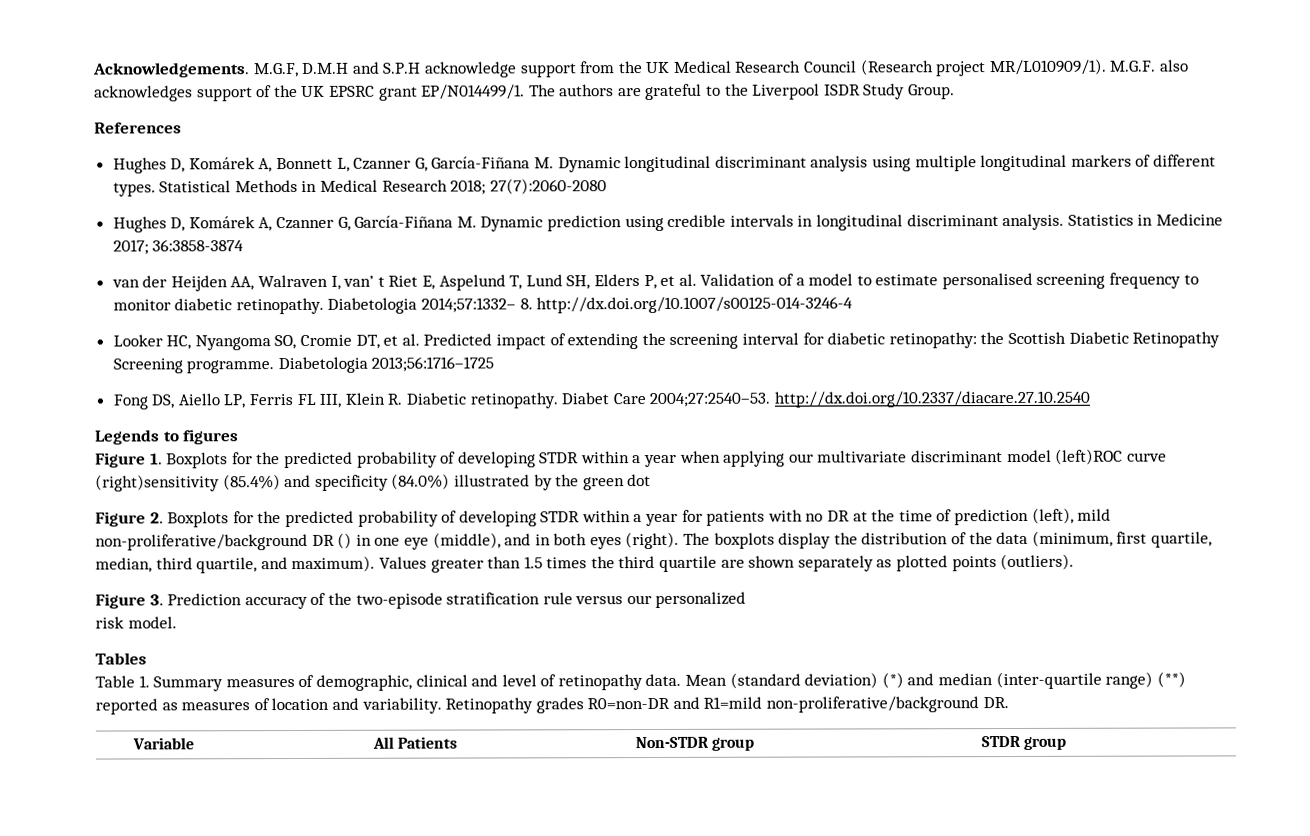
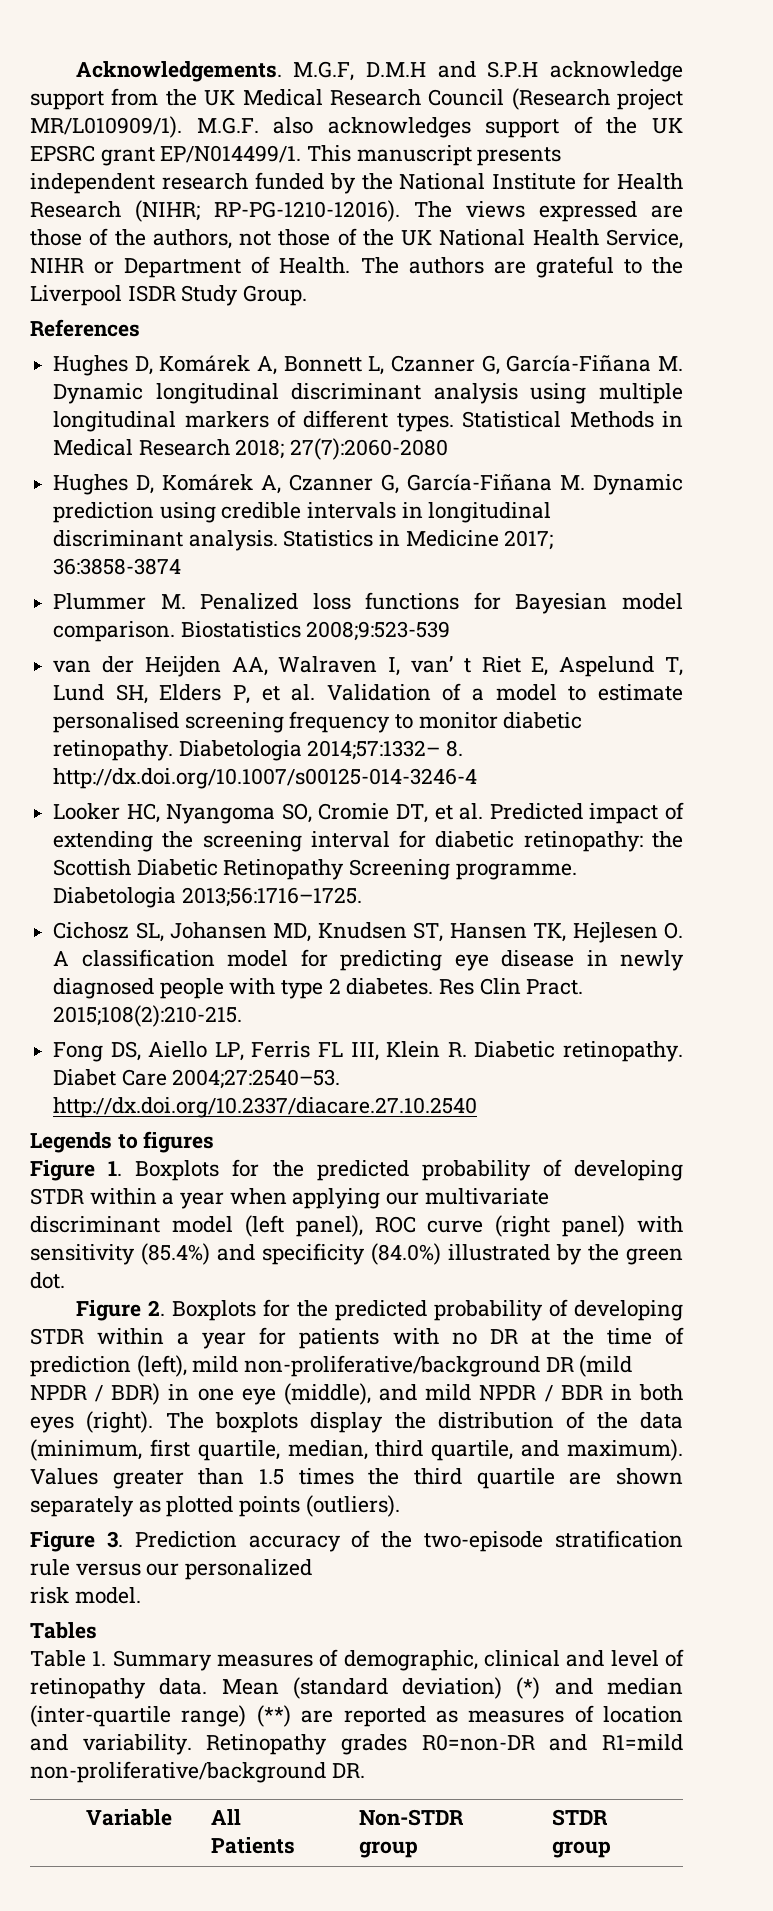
(526, 92) none -> [307,145,562,166] [30,172,683,194] [30,200,683,222] [30,228,683,249] [30,256,351,278] This manuscript presents independent research funded by the National Institute for Health Research (NIHR; RP-PG-1210-12016). The views expressed are those of the authors, not those of the UK National Health Service, NIHR or Department of Health.
(245, 245) none -> [53,592,683,614] [53,621,451,642] // Plummer M. Penalized loss functions for Bayesian model comparison. Biostatistics 2008;9:523-539
[371,356,495,372] 2013;56:1716–1725 -> [181,887,362,907] [53,922,683,943] [53,949,684,971] [53,978,584,999] [53,1005,243,1027] 2013;56:1716–1725. // Cichosz SL, Johansen MD, Knudsen ST, Hansen TK, Hejlesen O. A classification model for predicting eye disease in newly diagnosed people with type 2 diabetes. Res Clin Pract. 2015;108(2):210-215.
[1055,448,1167,465] [95,474,220,492] (left)ROC curve (right)sensitivity -> [244,1215,683,1237] [30,1244,135,1265] (left panel), ROC curve (right panel) with sensitivity
[627,474,652,487] dot -> [30,1272,65,1289] dot.
[337,532,353,549] () -> [579,1355,633,1377] [30,1383,161,1405] (mild NPDR / BDR)
(532, 539) none -> [425,1384,603,1402] mild NPDR / BDR
(1186, 679) none -> [301,1710,334,1723] are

◆ PROBLEM STATEMENT
Exactly the lines from the one containing "[1055,448,1167,465] [95,474,220,492] (left)ROC" through the last line of the records are to be transcribed, both endpoints included.

◆ WRITTEN ANSWER
[1055,448,1167,465] [95,474,220,492] (left)ROC curve (right)sensitivity -> [244,1215,683,1237] [30,1244,135,1265] (left panel), ROC curve (right panel) with sensitivity
[627,474,652,487] dot -> [30,1272,65,1289] dot.
[337,532,353,549] () -> [579,1355,633,1377] [30,1383,161,1405] (mild NPDR / BDR)
(532, 539) none -> [425,1384,603,1402] mild NPDR / BDR
(1186, 679) none -> [301,1710,334,1723] are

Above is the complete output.